Bununla beraber, durum ne olursa olsun, bugün İmam Şafiî’nin (ra) bu görüşüne göre hareket edilemez. Çünkü zaman zaman İmamların verdikleri fetvalar, daha sonraki zamanlarda geçerliliklerini kaybedebilirler. Dolayısıyla Şafiî mezhebinin çocuk yaştaki kızların, velilerinin izniyle nikâh altına alınmalarıyla ilgili bu görüşü, günümüz için müftabih olamaz; yani o görüşle fetva verilip küçük yaştaki kızlar evlendirilemez. Hele bu fitne zamanında, çocuk yaştaki insanların geleceği, şahsi menfaatini her şeyin önünde tutma istidadında olan bir kısım babaların iki dudağı arasına bırakılamaz. Şu halde altı yaşındaki kızını 29 yaşındaki bir adamla evlendiren babada sosyal zekâ olmadığı gibi adil ve sağlıklı bir muhakemeye sahip olması da mümkün değildir.

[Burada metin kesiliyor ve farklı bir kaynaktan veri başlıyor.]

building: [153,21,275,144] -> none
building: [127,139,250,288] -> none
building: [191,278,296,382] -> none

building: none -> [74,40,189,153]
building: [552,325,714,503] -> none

Zındıkların ve İslam düşmanlarının konuyu istismar etmelerine gelince… Sanki her gün bir tarikat şeyhi altı yaşındaki kızını, yaşı büyük birisiyle evlendiriyormuş gibi, işi tamamen bel altına vurmaya getirerek adeta linç girişiminde bulunmak şerefsizliktir. Bakınız Fransa’da yayınlanan kilise raporuna göre son 10 yılda 216 bin çocuk tacize uğramış. Bu olay Fransa’da gündem olmadığı gibi, Türkiye’de İslam düşmanlarının gündemine hiç girmedi. Burada çocuk yaştaki evliliği tarikatlar ve Müslümanlar aleyhinde kullanan zındıklar sıkıysa Fransa için böyle linç girişiminde bulunsunlar.

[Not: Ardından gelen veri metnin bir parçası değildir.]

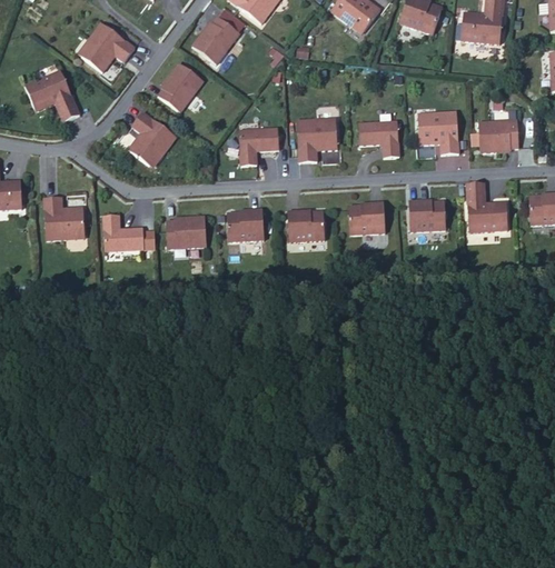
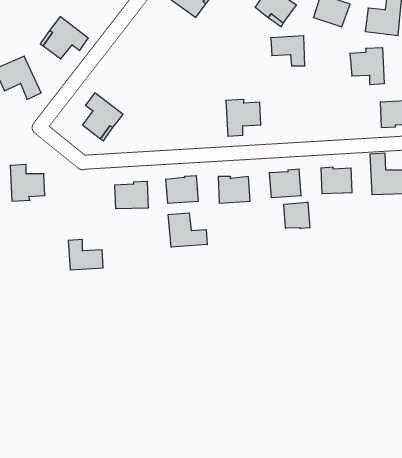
building: [192,16,240,63] -> none
building: [158,62,204,112] -> none
building: [418,111,459,155] -> [350,48,385,84]
building: [359,121,399,157] -> [271,36,305,66]
building: [239,128,279,166] -> none
building: [102,215,143,250] -> [68,240,103,270]
building: none -> [284,202,310,229]
building: none -> [168,213,207,247]

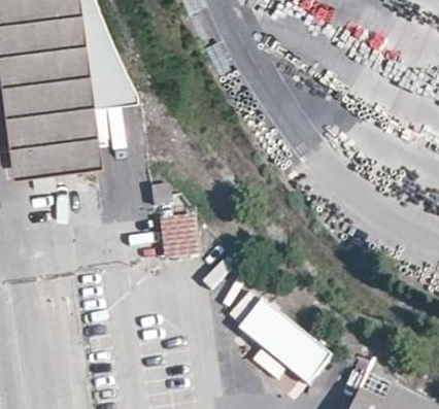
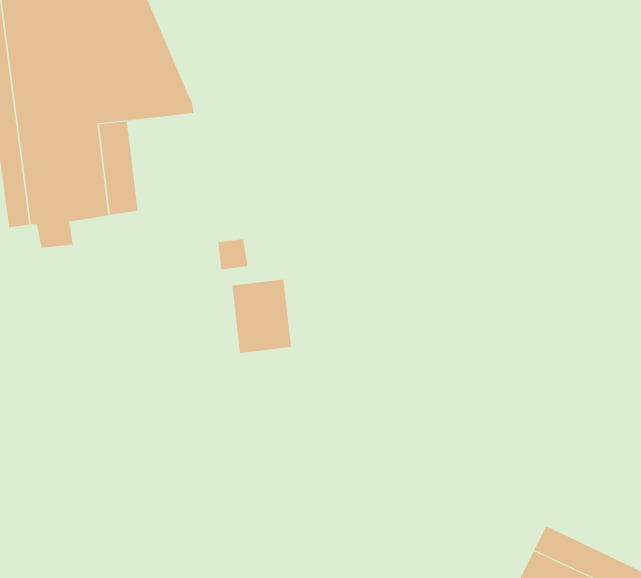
building: [239,300,333,387] -> none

Ya ülkemizde yaşananlar… Sosyal medyanın tesiriyle gün aşırı evli bir kadın çocuklarını ve bebelerini evde bırakıp nikâhlı bir erkeğe kaçıyor. Böylece ailenin şerefini, kocasının ve çocuklarının geleceğini ayaklar altına alıyor. Bu beyefendilerin bu rezalete ses çıkardıklarını gördünüz mü? Diğer taraftan gün aşırı bir kız, anne babasını, kardeşlerini ve tüm sevdiklerini arkada bırakıp, ailesine uygun olmayan evli bir adama kaçıyor. Bu beyefendilerin buna ses çıkardıklarını duydunuz mu? Ama konu İslam dini ve Müslümanları ilgilendiriyorsa, bütün şer güçler hep bir ağızdan konunun üzerine gidip salyalarını akıtırlar. Bunlar ikiyüzlüdürler. Sözde Müslüman görünüp gerçekte İslam düşmanıdırlar. Size şunu haber vereyim: Allah hakkınızdan gelecektir ve ikiyüzlüler cehennemin en dip tabakasındadırlar.